06: “Goonland”. The best cartoon on the disc so far – and more of an adventure in the E.C. Segar comic strip tradition than the usual animated comedy. Popeye sails (Yes, he’s a sailor again!) to the mysterious "Goon Island”, to find his lost “Poopdeck Pappy” who left 40 years ago, when Popeye was a baby! Was Pappy animation’s first “deadbeat dad”? The Goons AND Pappy, from the Segar strip, are introduced in this one!

Pappy is a prisoner of the Goons, and wants no part of his son, until the Goons capture Popeye and try to kill him by staking him at the foot of a cliff and dropping a boulder on him. Pappy downs the spinach, which the Goons removed from Popeye, and saves the day. The Goons are dealt with by a remarkable fourth-wall-breaking device that is both extremely clever and looks somewhat out of place at the same time. You judge for yourself. Its unexpected surprise value goes a long way toward selling it, though!

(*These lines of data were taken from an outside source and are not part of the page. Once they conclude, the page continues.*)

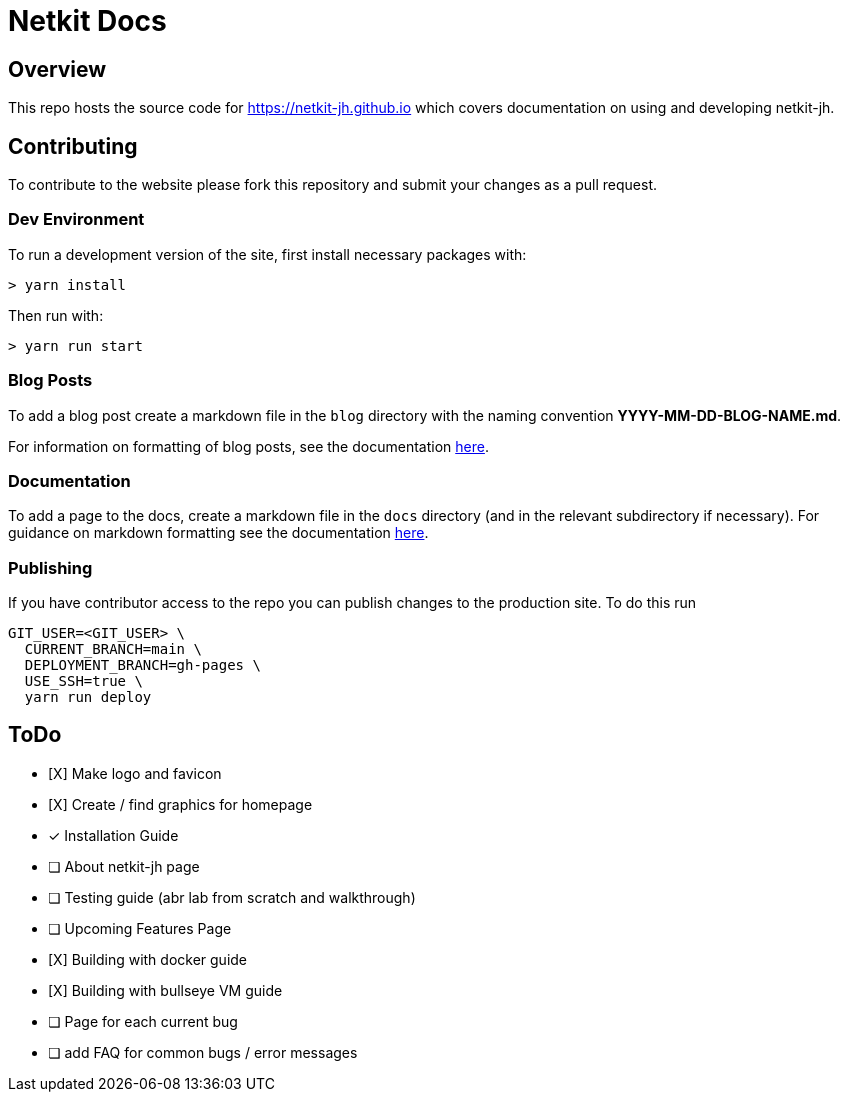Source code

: = Netkit Docs

== Overview

This repo hosts the source code for https://netkit-jh.github.io which covers documentation on using and developing netkit-jh.

== Contributing

To contribute to the website please fork this repository and submit your changes as a pull request.

=== Dev Environment

To run a development version of the site, first install necessary packages with:

....
> yarn install
....

Then run with:
....
> yarn run start
....

=== Blog Posts

To add a blog post create a markdown file in the `blog` directory with the naming convention *YYYY-MM-DD-BLOG-NAME.md*.

For information on formatting of blog posts, see the documentation link:https://v2.docusaurus.io/docs/blog[here].

=== Documentation

To add a page to the docs, create a markdown file in the `docs` directory (and in the relevant subdirectory if necessary). 
For guidance on markdown formatting see the documentation link:https://v2.docusaurus.io/docs/markdown-features[here].

=== Publishing

If you have contributor access to the repo you can publish changes to the production site. To do this run

....
GIT_USER=<GIT_USER> \
  CURRENT_BRANCH=main \
  DEPLOYMENT_BRANCH=gh-pages \
  USE_SSH=true \
  yarn run deploy
....

== ToDo

* [X] Make logo and favicon
* [X] Create / find graphics for homepage
* [*] Installation Guide
* [ ] About netkit-jh page
* [ ] Testing guide (abr lab from scratch and walkthrough)
* [ ] Upcoming Features Page
* [X] Building with docker guide
* [X] Building with bullseye VM guide
* [ ] Page for each current bug
* [ ] add FAQ for common bugs / error messages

This is a magnificently designed cartoon! Everything on Goon Island is eerie looking… especially for a cartoon of this period! As with the introduction of Eugene the Jeep, a good explanatory commentary on this cartoon, and an extra feature mini-documentary, “Poopdeck Pappy: The Nasty Old Man and the Sea” detail Pappy’s comic strip origins.

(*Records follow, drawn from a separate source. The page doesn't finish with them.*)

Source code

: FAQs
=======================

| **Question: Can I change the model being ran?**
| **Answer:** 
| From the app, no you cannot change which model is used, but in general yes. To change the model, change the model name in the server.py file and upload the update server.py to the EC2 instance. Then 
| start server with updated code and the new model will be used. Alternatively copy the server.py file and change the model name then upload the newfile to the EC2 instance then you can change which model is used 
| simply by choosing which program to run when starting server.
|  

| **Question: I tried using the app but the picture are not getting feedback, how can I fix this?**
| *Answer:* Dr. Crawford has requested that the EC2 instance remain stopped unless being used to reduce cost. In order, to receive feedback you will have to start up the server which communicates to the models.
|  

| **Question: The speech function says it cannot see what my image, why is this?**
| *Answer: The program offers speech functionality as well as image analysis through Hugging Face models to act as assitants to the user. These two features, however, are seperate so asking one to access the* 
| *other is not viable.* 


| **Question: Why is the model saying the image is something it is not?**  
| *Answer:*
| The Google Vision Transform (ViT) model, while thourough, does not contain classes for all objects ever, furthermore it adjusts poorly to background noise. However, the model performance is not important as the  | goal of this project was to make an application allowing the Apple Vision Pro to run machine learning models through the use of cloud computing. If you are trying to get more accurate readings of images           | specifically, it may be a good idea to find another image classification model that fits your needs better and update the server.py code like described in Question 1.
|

07: “A Date to Skate”. With Bluto still among the missing, Popeye convinces a VERY reluctant Olive to roller skate in one of those old roller skating palaces. As expected, Olive soon careens out of control, onto the street, wreaking havoc on the outside world! The Fleischers continue to marvelously play with “The Formula” by having Popeye FORGET TO BRING HIS SPINACH on the skating date! “I must be gettin’ OLD! Don’t tell me I left it HOME!” Don’t worry; he gets some though a device we’ve seen in some other cartoons. And, as when she was pursued by the crew of murderous mutineers, Olive ends up enjoying her near-death-ride for the sheer thrill of it all! This is a take on the usually timid Olive that we seldom saw! I guess THAT’S what Popeye sees in the old scarecrow!
08: “Cops is Always Right”. A funnier than expected cartoon, where Popeye and his little crank-start, puttering car continuously run afoul of a gruff police officer. And he helps Olive with spring cleaning to boot. Popeye comes across a little more ignorant of the law than you’d expect even a one-eyed sailor to be, but it works anyway because the officer is such a good one-shot antagonist.

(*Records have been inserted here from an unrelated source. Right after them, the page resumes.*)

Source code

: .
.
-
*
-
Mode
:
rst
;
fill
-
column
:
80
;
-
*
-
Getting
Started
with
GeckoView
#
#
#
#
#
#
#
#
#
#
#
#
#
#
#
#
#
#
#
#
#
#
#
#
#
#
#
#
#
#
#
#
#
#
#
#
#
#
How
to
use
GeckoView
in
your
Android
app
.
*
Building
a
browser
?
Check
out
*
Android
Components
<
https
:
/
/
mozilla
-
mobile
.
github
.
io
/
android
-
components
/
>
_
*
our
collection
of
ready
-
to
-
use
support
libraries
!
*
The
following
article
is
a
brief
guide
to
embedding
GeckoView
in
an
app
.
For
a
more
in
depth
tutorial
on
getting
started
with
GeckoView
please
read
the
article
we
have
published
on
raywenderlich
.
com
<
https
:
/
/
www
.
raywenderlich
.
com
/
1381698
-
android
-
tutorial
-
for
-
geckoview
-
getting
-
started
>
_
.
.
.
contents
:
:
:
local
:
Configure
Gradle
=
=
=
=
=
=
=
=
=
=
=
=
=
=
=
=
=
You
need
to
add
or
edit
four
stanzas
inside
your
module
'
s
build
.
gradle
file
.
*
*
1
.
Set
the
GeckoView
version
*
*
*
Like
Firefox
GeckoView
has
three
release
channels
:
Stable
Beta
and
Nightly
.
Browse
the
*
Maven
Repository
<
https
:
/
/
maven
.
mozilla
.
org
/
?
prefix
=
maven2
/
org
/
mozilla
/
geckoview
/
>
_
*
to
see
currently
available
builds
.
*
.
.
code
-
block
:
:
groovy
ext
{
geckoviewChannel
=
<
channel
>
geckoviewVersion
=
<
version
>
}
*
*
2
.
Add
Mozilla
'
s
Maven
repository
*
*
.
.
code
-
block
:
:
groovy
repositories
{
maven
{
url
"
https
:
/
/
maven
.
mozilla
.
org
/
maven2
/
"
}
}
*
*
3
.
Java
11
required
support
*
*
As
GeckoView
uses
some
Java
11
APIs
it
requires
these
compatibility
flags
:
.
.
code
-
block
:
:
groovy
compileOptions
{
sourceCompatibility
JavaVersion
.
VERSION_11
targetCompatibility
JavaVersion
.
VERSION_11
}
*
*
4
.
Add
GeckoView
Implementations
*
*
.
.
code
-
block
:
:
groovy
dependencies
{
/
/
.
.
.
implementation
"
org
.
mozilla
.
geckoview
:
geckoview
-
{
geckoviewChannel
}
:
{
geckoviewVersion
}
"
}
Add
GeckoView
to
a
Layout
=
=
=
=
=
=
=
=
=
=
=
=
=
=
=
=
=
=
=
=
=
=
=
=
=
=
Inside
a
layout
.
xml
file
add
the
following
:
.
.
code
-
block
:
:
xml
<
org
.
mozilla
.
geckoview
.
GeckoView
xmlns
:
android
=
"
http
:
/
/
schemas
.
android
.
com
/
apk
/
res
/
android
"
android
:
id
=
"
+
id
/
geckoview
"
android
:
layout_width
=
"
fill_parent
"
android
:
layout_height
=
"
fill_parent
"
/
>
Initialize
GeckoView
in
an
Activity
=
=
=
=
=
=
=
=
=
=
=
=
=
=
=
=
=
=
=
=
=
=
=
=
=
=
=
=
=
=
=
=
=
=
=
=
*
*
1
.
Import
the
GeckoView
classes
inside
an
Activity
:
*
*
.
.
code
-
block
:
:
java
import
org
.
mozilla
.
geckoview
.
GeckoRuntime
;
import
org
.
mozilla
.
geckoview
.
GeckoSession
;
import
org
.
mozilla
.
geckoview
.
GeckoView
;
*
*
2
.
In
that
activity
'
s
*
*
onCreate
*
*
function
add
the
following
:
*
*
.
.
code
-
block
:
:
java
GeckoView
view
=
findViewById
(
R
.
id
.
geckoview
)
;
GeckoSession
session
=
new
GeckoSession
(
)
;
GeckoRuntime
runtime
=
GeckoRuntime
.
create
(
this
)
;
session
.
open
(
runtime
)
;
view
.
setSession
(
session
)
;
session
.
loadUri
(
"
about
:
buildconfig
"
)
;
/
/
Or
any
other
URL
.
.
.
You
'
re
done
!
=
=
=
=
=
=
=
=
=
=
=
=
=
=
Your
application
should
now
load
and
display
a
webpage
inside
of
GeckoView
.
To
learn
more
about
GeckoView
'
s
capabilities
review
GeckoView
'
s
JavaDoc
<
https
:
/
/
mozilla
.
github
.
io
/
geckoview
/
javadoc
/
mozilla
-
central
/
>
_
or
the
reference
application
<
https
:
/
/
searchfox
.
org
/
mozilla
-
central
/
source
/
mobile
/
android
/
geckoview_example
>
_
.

Alas, as was the Fleischer practice of the time, there are no writing credits on any of these first eight cartoons. Though, story credits begin during the period covered by this DVD set, as the second Jeep cartoon lists a story credit. The lack of credits early-on is a particular shame, as the cartoons discussed in this review comprised a very innovative portion of the series, story-wise. I’d sure love to know who wrote these!

The Fleischer animation is always tops, and Jack Mercer and Mae Questel (though Questel is replaced in some of these) are magnificent as Popeye and Olive – especially with their frequent and outright funny ad-libs! Indeed, at this particular point in the history of animation, they would have been the most entertaining animation voice actors of their time. But, look out for Mel Blanc lurking in the shadows…

So, on the basis of the first eight shorts (…and I have little expectation that this will change over the balance of the set), POPEYE THE SAILOR: Volume Two 1938-1940 is highly recommended by this reviewer!